“Will Be Run Out of the City”

Racial profiling in Spokane at the Turn of the 20th Century

Sometimes the law comes swift and unfairly as with the African American sex workers of downtown Spokane in the early 1900s.

Beginning early in the year of 1905, Chief of Police Leroy Cotman Waller unleashed a campaign against all “vagrants” designed to round up as many perceived undesirables as possible and place them in the city jail. As the war on crime progressed into the spring, police attention turned to the Black prostitutes in the downtown area, who Waller blamed for almost all the robberies in Spokane. On May 8th he officially announced that all Black women “engaged in unlawful occupations” were to leave town immediately or be arrested. Eight women had already left and four more were slated be jailed if they did not quickly follow. Two weeks later, police jailed seven women of color believed to be pickpockets. Some plead guilty and were fined $50 while others chose to fight their cases. Some had been charged with theft previously, but all were acquitted when witnesses did not show up in court.

After the May arrests police efforts to expel the women from the city slowed down. The newspapers still warned of the suspected roaming pickpockets, but there was no mention of further round ups.

This was not the first-time Black sex workers were forcibly expelled from Spokane. Two years prior twelve Black prostitutes were told to leave town immediately, and when they refused, five were caught and arrested by the police for vagrancy. Two had previous theft charges, so they left town on the advice of their lawyer N. E. Nuzum, while the others plead not guilty. Nuzum argued that of the 80 known prostitutes in Spokane, only the ten Black prostitutes remaining were facing charges.

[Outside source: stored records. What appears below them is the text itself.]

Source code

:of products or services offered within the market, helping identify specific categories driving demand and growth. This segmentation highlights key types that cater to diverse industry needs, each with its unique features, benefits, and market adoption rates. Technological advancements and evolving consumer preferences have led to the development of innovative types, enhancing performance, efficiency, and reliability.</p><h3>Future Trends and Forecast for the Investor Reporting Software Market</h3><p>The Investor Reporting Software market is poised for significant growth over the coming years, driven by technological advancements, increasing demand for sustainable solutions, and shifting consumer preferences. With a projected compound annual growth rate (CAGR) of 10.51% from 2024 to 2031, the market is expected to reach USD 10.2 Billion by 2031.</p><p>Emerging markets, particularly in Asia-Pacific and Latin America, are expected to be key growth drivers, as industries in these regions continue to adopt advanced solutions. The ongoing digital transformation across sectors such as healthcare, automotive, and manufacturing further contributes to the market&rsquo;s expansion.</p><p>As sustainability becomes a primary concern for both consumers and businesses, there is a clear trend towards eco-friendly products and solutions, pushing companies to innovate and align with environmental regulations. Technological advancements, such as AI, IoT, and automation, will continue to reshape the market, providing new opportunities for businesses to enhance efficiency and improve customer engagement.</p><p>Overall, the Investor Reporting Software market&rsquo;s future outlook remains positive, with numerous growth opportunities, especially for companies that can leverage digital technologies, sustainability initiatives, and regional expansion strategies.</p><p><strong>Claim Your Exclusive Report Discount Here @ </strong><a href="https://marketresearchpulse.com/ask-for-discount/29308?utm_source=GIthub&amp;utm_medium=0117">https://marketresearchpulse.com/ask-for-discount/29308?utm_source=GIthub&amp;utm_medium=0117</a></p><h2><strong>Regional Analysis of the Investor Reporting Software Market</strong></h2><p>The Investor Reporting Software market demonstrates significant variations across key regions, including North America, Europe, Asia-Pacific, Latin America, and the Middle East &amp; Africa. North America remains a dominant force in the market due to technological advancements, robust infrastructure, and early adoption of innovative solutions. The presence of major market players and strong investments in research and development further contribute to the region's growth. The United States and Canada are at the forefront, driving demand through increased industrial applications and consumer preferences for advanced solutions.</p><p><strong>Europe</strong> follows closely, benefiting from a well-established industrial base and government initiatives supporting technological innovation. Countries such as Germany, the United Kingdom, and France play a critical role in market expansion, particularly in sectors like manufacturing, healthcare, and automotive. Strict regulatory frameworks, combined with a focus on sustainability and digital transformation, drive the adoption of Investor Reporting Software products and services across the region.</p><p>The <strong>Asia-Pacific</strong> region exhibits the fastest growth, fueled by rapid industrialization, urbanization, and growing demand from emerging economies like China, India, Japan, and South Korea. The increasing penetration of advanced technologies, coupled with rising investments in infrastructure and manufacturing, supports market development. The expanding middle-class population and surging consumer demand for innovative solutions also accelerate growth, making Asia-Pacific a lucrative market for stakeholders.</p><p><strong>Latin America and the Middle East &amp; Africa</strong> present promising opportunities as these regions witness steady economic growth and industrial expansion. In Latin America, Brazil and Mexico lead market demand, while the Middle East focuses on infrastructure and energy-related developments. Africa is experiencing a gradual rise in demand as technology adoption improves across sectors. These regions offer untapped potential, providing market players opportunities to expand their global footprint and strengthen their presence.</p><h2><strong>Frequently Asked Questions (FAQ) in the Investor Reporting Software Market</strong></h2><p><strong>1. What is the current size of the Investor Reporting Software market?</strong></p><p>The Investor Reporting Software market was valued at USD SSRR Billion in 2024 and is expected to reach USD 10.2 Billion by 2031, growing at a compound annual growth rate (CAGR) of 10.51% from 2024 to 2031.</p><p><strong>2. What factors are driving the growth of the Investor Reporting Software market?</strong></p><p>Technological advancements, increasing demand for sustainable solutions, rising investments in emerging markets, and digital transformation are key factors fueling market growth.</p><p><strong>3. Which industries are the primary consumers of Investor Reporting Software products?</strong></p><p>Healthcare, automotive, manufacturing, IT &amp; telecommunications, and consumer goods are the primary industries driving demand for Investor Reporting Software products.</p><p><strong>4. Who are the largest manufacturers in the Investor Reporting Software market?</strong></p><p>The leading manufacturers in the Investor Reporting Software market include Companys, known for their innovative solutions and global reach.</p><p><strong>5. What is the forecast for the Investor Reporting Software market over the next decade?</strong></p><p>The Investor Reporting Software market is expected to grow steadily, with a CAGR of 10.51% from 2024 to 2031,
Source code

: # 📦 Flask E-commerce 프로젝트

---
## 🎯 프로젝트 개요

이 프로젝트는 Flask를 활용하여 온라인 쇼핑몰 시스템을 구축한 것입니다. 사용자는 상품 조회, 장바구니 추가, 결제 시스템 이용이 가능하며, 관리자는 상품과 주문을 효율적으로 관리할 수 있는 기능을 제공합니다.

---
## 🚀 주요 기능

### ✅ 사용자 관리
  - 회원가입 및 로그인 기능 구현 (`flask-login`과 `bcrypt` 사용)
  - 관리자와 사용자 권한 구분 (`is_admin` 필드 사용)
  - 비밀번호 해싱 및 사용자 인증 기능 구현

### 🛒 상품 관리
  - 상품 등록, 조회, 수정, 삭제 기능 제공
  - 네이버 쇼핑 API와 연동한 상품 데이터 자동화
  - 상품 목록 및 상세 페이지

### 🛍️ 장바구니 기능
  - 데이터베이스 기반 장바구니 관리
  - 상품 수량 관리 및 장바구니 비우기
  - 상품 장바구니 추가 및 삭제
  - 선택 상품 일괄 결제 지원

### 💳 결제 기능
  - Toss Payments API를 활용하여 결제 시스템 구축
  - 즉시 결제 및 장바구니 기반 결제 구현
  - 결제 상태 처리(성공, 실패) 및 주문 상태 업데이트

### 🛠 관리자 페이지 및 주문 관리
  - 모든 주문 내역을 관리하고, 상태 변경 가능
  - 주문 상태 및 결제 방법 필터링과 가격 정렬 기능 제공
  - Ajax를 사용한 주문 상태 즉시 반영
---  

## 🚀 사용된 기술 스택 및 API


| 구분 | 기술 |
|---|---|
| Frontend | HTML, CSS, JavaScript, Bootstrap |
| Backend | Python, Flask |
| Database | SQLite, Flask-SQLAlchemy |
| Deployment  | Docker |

He threatened "if the rank discrimination continues against them I shall proceed in demand that the entire 'burnt district' be cleaned." The same day the five posted bail, three of the women were jailed a second time. Despite Nuzum’s best efforts, five were charged and fined, while the other five entered negotiations to leave town for Lewiston, Idaho, where the Chief of Police there said they would be arrested again.

Vagrancy was the charge brought against the sex workers in 1903 and likely would have been for the women in 1905. Vagrancy laws are designed broad intentionally, and make it illegal to be poor, suspicious, and idle in public or private spaces. Unsurprisingly, the law was used on the poor and minority groups lavishly until the 1960s when such laws were dismantled by the civil rights movement. Other charges such as disorderly conduct, loitering, and general misdemeanors were commonly used to punish "undesirables."

As 1905 pressed into late summer, Chief Waller remained the center of attention, but not likely in the way he anticipated. Waller and Deputy Assessor, Fred Leghorn, were brought before a grand jury for embezzlement. Waller and Leghorn were collecting fines from sex workers and pocketing the cash. The Judge explained that if they turned in the money, the courts would not have a case against the two men. It seemed they followed this advice as no further developments in the case were ever released. By October, Chief Waller was avoiding the subject of prostitution entirely and the previously expelled women slowly began to return to Main Avenue.